How Engineers and Scientists Use Them
Since exact solutions are rarely available, engineers rely on computational fluid dynamics (CFD), which uses computers to approximate solutions by dividing space into millions of tiny cells and calculating how the fluid behaves in each one, step by step through time. Common approaches include the finite volume method, which tracks how fluid quantities flow in and out of each cell, and the finite element method, which approximates the solution using shapes that fit together like a mosaic. Software platforms like OpenFOAM are widely used in industry for these simulations.
The applications are vast. Aerospace engineers use CFD to design aircraft wings and optimize engine performance. NASA describes the Navier-Stokes equations as the foundation for understanding how air flows over airplane surfaces. Automotive engineers simulate airflow around car bodies to reduce drag. Chemical engineers model mixing processes in reactors. Even the design of ventilation systems in buildings relies on solving approximations of these equations.
Predicting Weather and Climate
Weather forecasting is one of the most consequential applications. The atmosphere is a fluid, and its behavior follows the Navier-Stokes equations. Climate models divide Earth’s atmosphere and oceans into a grid of cells, then solve approximate versions of these equations at each grid point to simulate how air and water circulate globally. NASA’s Goddard Institute for Space Studies describes the Navier-Stokes equations as physics that is “well known in theory, but that in practice must be approximated due to discretization of continuous equations.”
The effort to predict weather numerically goes back to the 1920s, long before computers were powerful enough to attempt it. Today’s climate models successfully capture fundamental features of atmospheric and oceanic circulation, seasonal variability, and the response to factors like greenhouse gas increases. The accuracy of these models depends directly on how well they approximate the Navier-Stokes equations across scales ranging from local thunderstorms to global jet streams.
Modeling Blood Flow in the Body
Blood behaves as a fluid, and researchers use the incompressible Navier-Stokes equations to model how it flows through arteries and veins. This matters most in cardiovascular medicine, where understanding the forces blood exerts on vessel walls helps explain why certain locations in arteries are prone to plaque buildup and disease.

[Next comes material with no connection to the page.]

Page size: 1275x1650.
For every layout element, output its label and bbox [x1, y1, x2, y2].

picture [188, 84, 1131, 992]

A quantity called wall shear stress, the frictional force of flowing blood against the inner lining of a blood vessel, is particularly important. Low or disturbed shear stress is associated with the development of atherosclerosis. By combining medical imaging (such as 4D flow MRI, which captures three-dimensional blood velocity over time) with Navier-Stokes simulations, researchers can map shear stress patterns in individual patients. This approach has been used to study how narrowed arteries affect pressure differences across blockages and to plan surgical interventions.

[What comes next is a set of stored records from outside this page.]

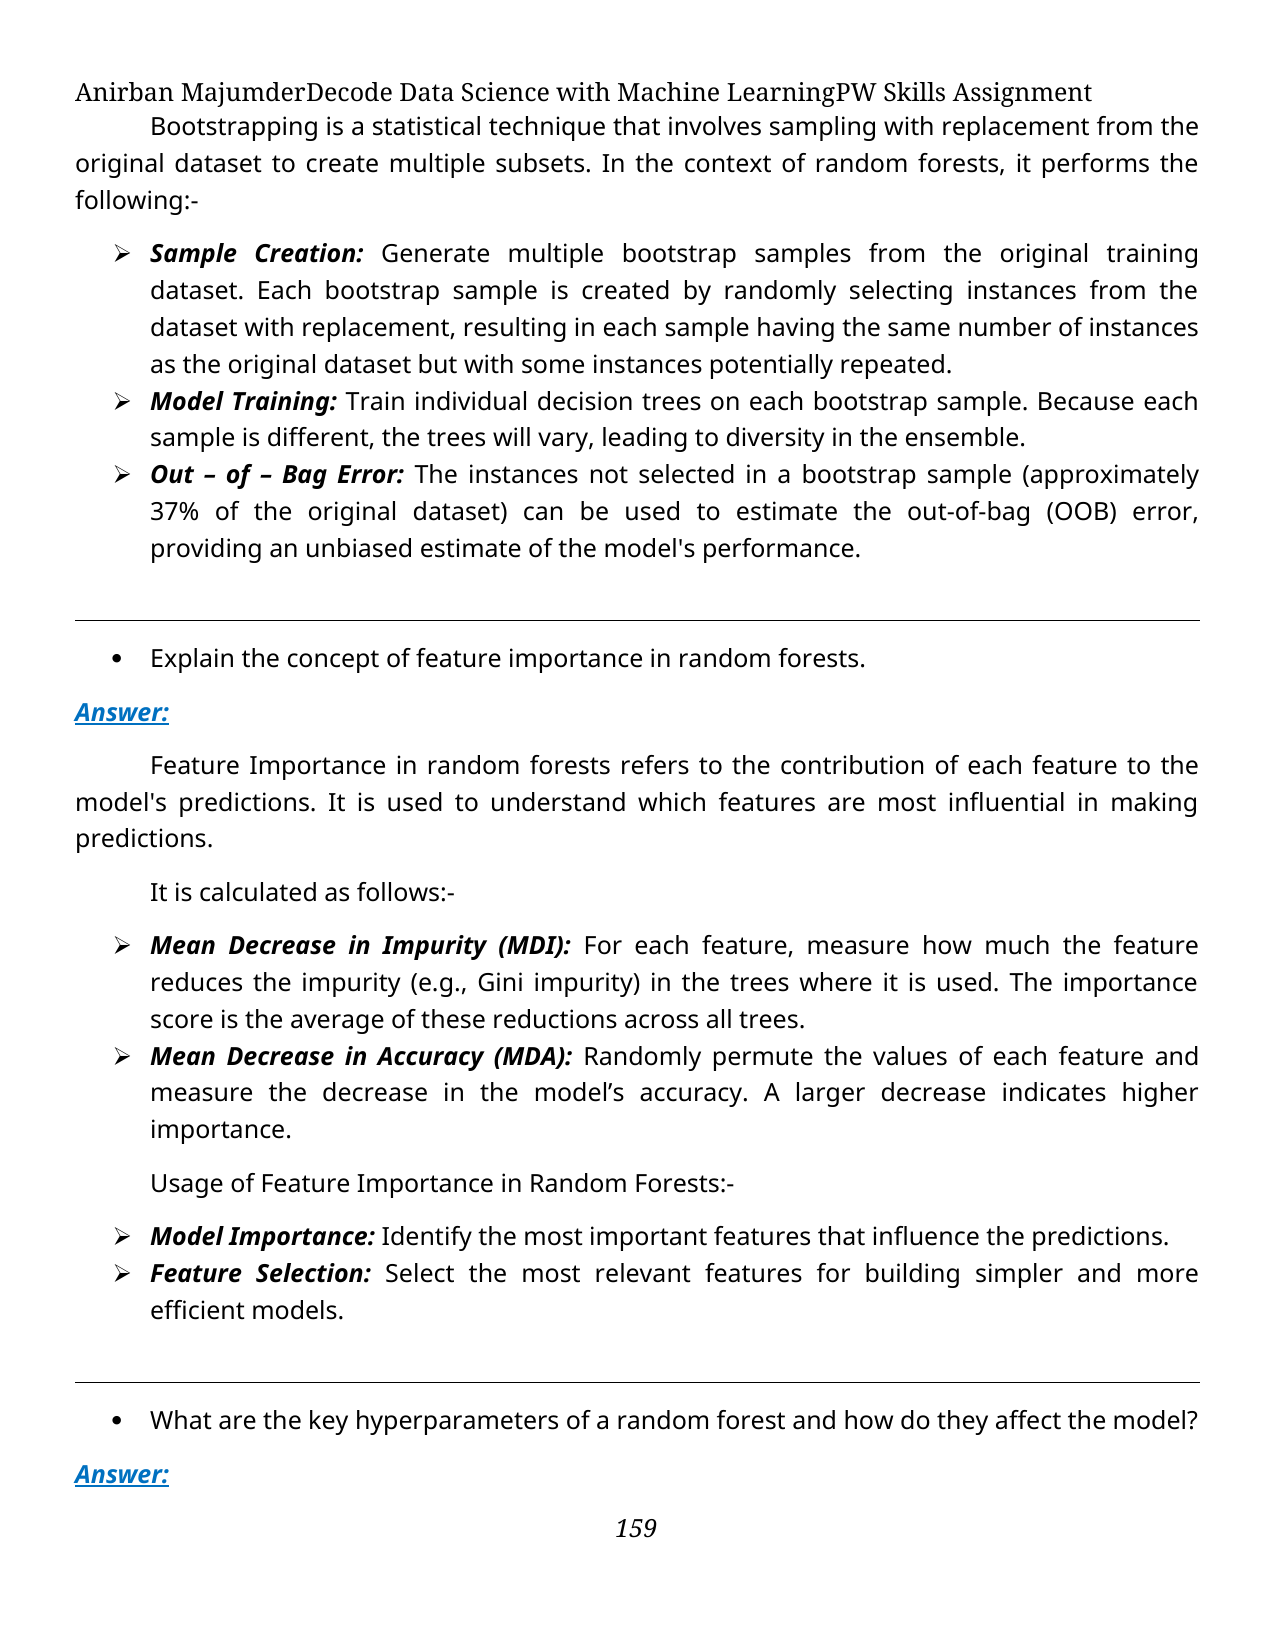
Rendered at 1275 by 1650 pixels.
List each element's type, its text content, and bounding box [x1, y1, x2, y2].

list Mean Decrease in Impurity (MDI): For each feature, measure how much the feature reduces the impurity (e.g., Gini impurity) in the trees where it is used. The importance score is the average of these reductions across all trees. [112, 928, 1200, 1036]
list Model Importance: Identify the most important features that influence the predictions. [112, 1219, 1200, 1253]
text Usage of Feature Importance in Random Forests:- [150, 1165, 1200, 1199]
text Bootstrapping is a statistical technique that involves sampling with replacement from the original dataset to create multiple subsets. In the context of random forests, it performs the following:- [75, 109, 1200, 217]
list Model Training: Train individual decision trees on each bootstrap sample. Because each sample is different, the trees will vary, leading to diversity in the ensemble. [112, 383, 1200, 454]
text Answer: [75, 1456, 1200, 1490]
list Mean Decrease in Accuracy (MDA): Randomly permute the values of each feature and measure the decrease in the model’s accuracy. A larger decrease indicates higher importance. [112, 1038, 1200, 1146]
list Feature Selection: Select the most relevant features for building simpler and more efficient models. [112, 1256, 1200, 1326]
list What are the key hyperparameters of a random forest and how do they affect the model? [112, 1403, 1200, 1437]
list Explain the concept of feature importance in random forests. [112, 641, 1200, 675]
text Feature Importance in random forests refers to the contribution of each feature to the model's predictions. It is used to understand which features are most influential in making predictions. [75, 748, 1200, 855]
list Out – of – Bag Error: The instances not selected in a bootstrap sample (approximately 37% of the original dataset) can be used to estimate the out-of-bag (OOB) error, providing an unbiased estimate of the model's performance. [112, 457, 1200, 564]
text It is calculated as follows:- [75, 874, 1200, 909]
text Answer: [75, 694, 1200, 728]
list Sample Creation: Generate multiple bootstrap samples from the original training dataset. Each bootstrap sample is created by randomly selecting instances from the dataset with replacement, resulting in each sample having the same number of instances as the original dataset but with some instances potentially repeated. [112, 236, 1200, 380]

What Makes These Equations So Central
The Navier-Stokes equations occupy a rare position in science. They are simultaneously one of the most practically useful tools in engineering, used daily by thousands of professionals designing aircraft, pipelines, and medical devices, and one of the deepest open questions in pure mathematics. The equations have been known since the 1800s, yet no one can prove that their solutions always remain well-behaved. This gap between practical success and theoretical uncertainty is part of what makes them so fascinating. Engineers trust the equations because they work spectacularly well in practice. Mathematicians can’t yet explain why they never seem to break down.